Department of Pathology, University of Pittsburgh Medical Center, Pittsburgh, PA, USA.
Department of Pathology, University of Pittsburgh Medical Center, Pittsburgh, PA, USA.
Hum Pathol. 2020 May;99:53-61. doi: 10.1016/j.humpath.2020.03.009. Epub 2020 Mar 25.
The switch/sucrose nonfermenting (SWI/SNF) nucleosome complex consists of several proteins that are involved in cellular proliferation and tumor suppression. The aim of this study was to correlate immunohistochemical expression of four SWI/SNF complex subunits, SMARCA2, SMARCB1, SMARCA4, and ARID1A, with clinicopathologic and molecular features and patient survival in 338 patients with colorectal adenocarcinoma using a tissue microarray approach. Twenty-three (7%) colorectal adenocarcinomas demonstrated deficient SWI/SNF expression: 7 had SMARCA2 deficiency, 12 had ARID1A deficiency, and 4 had both SMARCA2 and ARID1A deficiency. No cases were SMARCB1 or SMARCA4 deficient. Twelve (52%) SWI/SNF complex-deficient tumors demonstrated mismatch repair (MMR) deficiency (p = 0.02), 6 (26%) showed medullary differentiation (p = 0.001), and 9 were negative for CDX2 expression (p < 0.001). Among the MMR-deficient SWI/SNF complex-deficient tumors, 8 were sporadic MLH1 deficient, and 4 were seen in patients with Lynch syndrome. Compared with tumors with ARID1A deficiency alone, SMARCA2-deficient tumors were less likely to exhibit MMR deficiency (27% vs. 75%, p = 0.04), medullary differentiation (0% vs. 50%, p = 0.01), and mucinous differentiation (0% vs. 42%, p = 0.04).

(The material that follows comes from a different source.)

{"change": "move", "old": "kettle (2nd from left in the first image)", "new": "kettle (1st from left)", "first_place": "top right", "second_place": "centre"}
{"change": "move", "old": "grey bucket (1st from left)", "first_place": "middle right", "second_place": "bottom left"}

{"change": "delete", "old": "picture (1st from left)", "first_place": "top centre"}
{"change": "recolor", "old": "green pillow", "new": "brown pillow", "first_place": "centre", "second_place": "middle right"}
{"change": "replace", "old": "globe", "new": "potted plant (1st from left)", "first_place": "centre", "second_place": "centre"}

Conventional gland-forming histology was more often identified in SMARCA2-deficient tumors (11/11, 100%) than in tumors with ARID1A deficiency alone (4/12, 33%) (p = 0.001). There was no difference in KRAS mutation, BRAF mutation, stage, disease-specific survival, or disease-free survival for patients stratified by SWI/SNF expression (all with p > 0.05). In conclusion, SMARCA2-deficient and ARID1A-deficient colorectal carcinomas had distinctly different clinicopathologic features, with ARID1A-deficient tumors exhibiting medullary and mucinous differentiation and MMR deficiency and SMARCA2-deficient tumors demonstrating conventional gland-forming histologic growth with less frequent MMR deficiency.

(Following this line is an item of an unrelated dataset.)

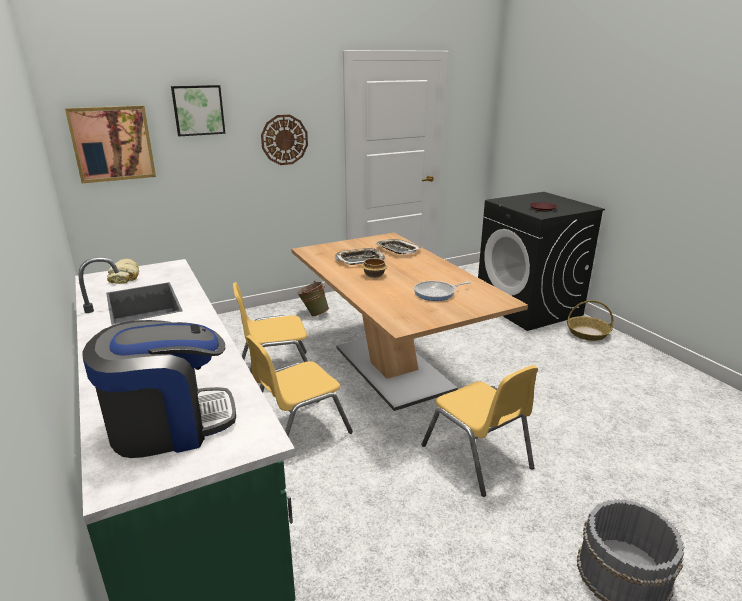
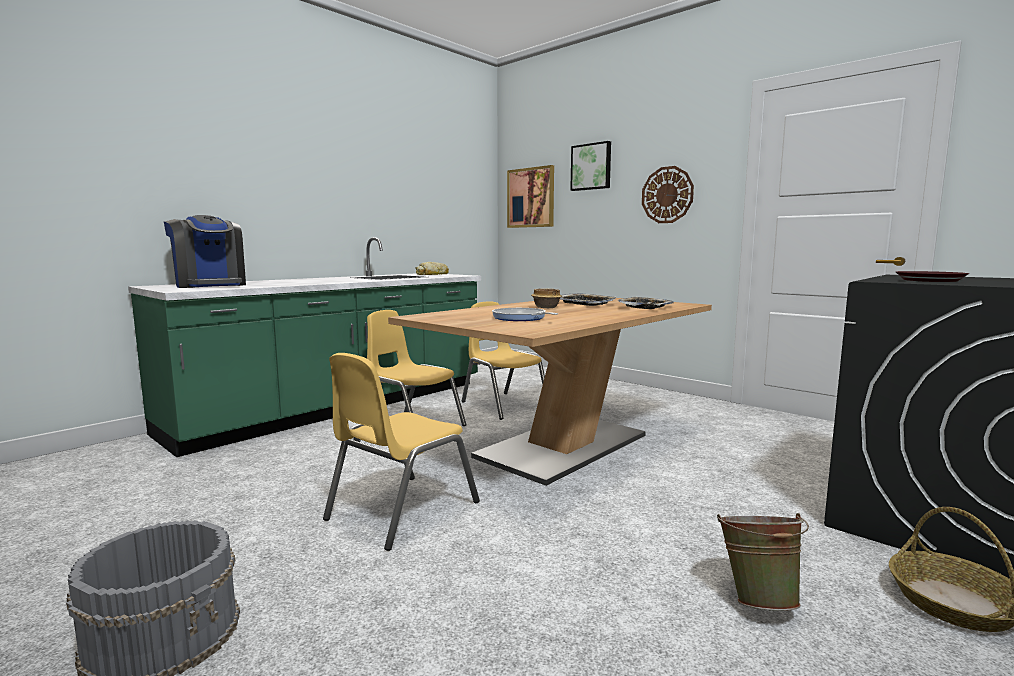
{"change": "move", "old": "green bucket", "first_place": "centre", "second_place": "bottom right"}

SWI/SNF 核小体重塑复合物由几个参与细胞增殖和肿瘤抑制的蛋白质组成。本研究的目的是通过组织微阵列方法,在 338 例结直肠腺癌患者中,将四种 SWI/SNF 复合物亚基(SMARCA2、SMARCB1、SMARCA4 和 ARID1A)的免疫组织化学表达与临床病理和分子特征以及患者生存相关联。23 例(7%)结直肠腺癌表现出 SWI/SNF 表达缺失:7 例 SMARCA2 缺失,12 例 ARID1A 缺失,4 例 SMARCA2 和 ARID1A 均缺失。没有 SMARCB1 或 SMARCA4 缺失的病例。12 例(52%)SWI/SNF 复合物缺陷肿瘤表现出错配修复(MMR)缺陷(p=0.02),6 例(26%)表现出髓样分化(p=0.001),9 例 CDX2 表达阴性(p<0.001)。在 MMR 缺陷的 SWI/SNF 复合物缺陷肿瘤中,8 例为散发性 MLH1 缺陷,4 例见于林奇综合征患者。与 ARID1A 缺陷单独的肿瘤相比,SMARCA2 缺陷的肿瘤更不可能表现出 MMR 缺陷(27%对 75%,p=0.04)、髓样分化(0%对 50%,p=0.01)和黏液分化(0%对 42%,p=0.04)。SMARCA2 缺陷肿瘤中更常发现常规腺形成组织学(11/11,100%),而 ARID1A 缺陷肿瘤中仅为 4/12(33%)(p=0.001)。根据 SWI/SNF 表达对患者进行分层,KRAS 突变、BRAF 突变、分期、疾病特异性生存率或无病生存率无差异(均 p>0.05)。总之,SMARCA2 缺陷和 ARID1A 缺陷的结直肠腺癌具有明显不同的临床病理特征,ARID1A 缺陷肿瘤表现出髓样和黏液分化以及 MMR 缺陷,而 SMARCA2 缺陷肿瘤则表现出常规腺形成组织学生长,MMR 缺陷的频率较低。